Another reason why the Daily News and Times should have covered the lawsuit: it (again) demolishes Ratner's claims of continuous legal victories
(A more complex reason would be that, however the decision fails to slow ongoing construction, it represents a rare case in which a New York State judge overrules a decision by a government agency, declaring that it does not pass the minimal "rational" basis test.)
A spoon-fed reporter
As more reporters new to the Atlantic Yards controversy write about it, they are vulnerable--especially if lazy and/or pressed for time--to simply regurgitating the developer's spin.
"[Bruce] Ratner was a perfect 35-for-35 in judicial decisions throughout the eight-year process," wrote New York Daily News Sports Writer Stefan Bondy in his 6/11/11 article headlined Bruce Ratner finds vindication as Nets' new digs take shape in Brooklyn, but residents still angry.
Except he wasn't a "perfect 35-for-35." It's doubtful there were 35 decisions and Ratner had already lost a few, including a decision last November in which state Supreme Court Justice Marcy Friedman slammed the Empire State Development Corporation (ESDC) for "yet another failure of transparency."

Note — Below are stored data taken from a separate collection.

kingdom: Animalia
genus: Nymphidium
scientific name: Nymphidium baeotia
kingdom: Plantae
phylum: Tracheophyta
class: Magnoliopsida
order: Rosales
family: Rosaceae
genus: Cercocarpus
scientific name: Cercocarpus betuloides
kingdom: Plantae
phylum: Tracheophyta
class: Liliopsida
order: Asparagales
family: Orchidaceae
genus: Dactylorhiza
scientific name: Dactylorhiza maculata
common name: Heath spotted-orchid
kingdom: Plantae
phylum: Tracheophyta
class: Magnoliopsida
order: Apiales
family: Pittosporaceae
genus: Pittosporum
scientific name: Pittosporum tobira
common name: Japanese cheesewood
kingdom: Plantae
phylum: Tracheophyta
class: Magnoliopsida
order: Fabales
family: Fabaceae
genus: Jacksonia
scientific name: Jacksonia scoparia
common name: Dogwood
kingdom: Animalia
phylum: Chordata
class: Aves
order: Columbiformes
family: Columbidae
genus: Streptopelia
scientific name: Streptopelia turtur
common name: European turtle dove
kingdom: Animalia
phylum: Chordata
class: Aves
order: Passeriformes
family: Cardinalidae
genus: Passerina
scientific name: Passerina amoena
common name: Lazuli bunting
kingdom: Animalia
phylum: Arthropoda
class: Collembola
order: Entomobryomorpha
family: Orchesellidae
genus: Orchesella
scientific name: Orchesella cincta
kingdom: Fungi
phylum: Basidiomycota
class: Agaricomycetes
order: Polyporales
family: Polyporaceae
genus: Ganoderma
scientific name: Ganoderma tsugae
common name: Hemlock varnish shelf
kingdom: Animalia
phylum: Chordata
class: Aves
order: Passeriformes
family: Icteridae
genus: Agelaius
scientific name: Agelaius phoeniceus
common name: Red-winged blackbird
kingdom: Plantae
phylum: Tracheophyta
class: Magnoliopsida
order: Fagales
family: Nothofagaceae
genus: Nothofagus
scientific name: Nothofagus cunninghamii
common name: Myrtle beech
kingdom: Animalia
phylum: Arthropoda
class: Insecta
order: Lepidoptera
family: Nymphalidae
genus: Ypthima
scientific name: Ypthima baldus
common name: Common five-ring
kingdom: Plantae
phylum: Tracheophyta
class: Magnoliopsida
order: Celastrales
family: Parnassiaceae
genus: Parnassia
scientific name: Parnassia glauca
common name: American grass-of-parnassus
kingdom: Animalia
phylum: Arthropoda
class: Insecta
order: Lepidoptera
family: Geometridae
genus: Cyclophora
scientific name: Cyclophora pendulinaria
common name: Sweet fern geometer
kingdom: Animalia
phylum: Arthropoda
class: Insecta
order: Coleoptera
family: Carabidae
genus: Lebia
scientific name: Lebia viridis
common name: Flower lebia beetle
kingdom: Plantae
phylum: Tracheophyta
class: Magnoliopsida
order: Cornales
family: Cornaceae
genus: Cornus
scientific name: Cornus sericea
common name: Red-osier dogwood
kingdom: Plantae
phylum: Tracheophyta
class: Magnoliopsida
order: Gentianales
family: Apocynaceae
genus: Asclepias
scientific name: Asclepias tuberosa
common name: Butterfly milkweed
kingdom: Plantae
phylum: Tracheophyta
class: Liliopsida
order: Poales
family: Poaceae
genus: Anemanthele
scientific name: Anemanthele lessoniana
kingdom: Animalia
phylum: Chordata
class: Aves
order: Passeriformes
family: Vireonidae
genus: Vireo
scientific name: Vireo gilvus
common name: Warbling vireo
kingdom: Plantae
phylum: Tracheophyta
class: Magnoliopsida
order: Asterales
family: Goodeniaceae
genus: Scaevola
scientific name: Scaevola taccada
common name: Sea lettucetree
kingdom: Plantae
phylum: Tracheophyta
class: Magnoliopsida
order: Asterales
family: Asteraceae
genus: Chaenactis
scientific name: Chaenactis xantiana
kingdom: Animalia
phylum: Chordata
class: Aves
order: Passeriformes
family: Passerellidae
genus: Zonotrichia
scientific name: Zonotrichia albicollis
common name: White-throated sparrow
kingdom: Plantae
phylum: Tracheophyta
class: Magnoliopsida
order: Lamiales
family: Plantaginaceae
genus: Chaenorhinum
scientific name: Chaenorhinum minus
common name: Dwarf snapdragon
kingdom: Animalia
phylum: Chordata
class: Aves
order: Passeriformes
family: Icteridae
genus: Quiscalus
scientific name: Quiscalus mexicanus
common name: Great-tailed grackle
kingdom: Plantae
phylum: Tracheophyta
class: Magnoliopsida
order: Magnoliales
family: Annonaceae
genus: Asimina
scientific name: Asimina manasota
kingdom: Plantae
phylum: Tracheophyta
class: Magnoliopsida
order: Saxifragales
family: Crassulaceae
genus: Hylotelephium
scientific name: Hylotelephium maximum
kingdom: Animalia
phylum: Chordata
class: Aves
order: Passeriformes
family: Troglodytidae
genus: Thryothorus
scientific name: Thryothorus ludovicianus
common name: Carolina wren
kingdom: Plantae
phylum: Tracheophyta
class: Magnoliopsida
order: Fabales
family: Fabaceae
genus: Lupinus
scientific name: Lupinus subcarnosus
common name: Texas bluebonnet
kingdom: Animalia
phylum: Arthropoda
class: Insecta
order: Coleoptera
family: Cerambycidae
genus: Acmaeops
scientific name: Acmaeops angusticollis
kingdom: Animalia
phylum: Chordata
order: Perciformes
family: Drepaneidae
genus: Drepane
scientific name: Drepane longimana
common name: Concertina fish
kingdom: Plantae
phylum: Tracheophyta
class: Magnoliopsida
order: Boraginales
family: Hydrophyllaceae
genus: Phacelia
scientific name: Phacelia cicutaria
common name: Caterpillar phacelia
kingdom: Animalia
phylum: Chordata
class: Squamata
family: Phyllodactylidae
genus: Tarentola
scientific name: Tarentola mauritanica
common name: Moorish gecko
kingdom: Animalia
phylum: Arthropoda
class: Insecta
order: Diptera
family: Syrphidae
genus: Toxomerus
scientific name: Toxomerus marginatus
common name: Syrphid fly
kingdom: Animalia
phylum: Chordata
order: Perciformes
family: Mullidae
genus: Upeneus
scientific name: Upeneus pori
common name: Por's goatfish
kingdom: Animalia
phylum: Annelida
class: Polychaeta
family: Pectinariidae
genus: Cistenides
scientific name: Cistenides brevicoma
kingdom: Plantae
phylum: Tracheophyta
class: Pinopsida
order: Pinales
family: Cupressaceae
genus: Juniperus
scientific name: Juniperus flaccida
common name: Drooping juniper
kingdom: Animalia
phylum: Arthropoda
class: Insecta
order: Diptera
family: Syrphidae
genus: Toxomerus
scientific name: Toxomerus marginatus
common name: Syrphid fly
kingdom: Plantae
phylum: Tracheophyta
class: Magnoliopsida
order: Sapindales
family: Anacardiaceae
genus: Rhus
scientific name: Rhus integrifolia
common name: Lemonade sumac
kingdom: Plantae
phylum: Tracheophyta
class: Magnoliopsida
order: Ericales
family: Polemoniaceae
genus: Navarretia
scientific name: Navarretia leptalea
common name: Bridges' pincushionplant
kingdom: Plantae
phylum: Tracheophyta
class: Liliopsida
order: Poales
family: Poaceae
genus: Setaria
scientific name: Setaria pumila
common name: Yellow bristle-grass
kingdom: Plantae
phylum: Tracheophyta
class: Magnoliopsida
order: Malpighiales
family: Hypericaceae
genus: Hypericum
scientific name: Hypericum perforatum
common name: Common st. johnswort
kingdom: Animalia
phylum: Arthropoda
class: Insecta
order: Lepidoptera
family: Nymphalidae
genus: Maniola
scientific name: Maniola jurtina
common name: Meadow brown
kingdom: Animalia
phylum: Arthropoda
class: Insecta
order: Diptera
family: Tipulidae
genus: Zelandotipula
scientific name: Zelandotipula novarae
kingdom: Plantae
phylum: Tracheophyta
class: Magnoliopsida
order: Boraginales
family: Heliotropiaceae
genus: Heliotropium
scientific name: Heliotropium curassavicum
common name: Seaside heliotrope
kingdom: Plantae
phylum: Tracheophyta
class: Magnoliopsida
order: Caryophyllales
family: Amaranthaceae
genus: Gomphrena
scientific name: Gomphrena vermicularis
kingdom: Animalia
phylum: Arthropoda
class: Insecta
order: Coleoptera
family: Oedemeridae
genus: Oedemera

A record of reliance on Ratner
Press outlets and even government officials have regularly reported the Ratner claims and on 5/21/08, Lumi Rolley of No Land Grab complied a scorecard that came out 11-3 in favor of Ratner, not 18-0, as was claimed by Bruce Ratner, repeated by the ESDC's Avi Schick, and cited by the New York Times (18 rulings "in Mr. Ratner's favor").
On 2/26/09, the Times quoted an "elated" Ratner as saying, “Once again the courts have decided in favor of Atlantic Yards." On 11/25/09, the New York Post reported that Forest City Ratner bragged that the court record was 24-0.
The Times's DealBook blog on 12/17/09 reported that "Atlantic Yards has won a string of court victories." On 3/1/10, the Times cited "a long line of legal victories."
The truth is a little more complex.
And, had Friedman not had a "misapprehension" regarding the Development Agreement that the ESDC had withheld, she would have had to consider it earlier in the sequence of the current case, and it would have, at the least, cast a cloud over the groundbreaking last year.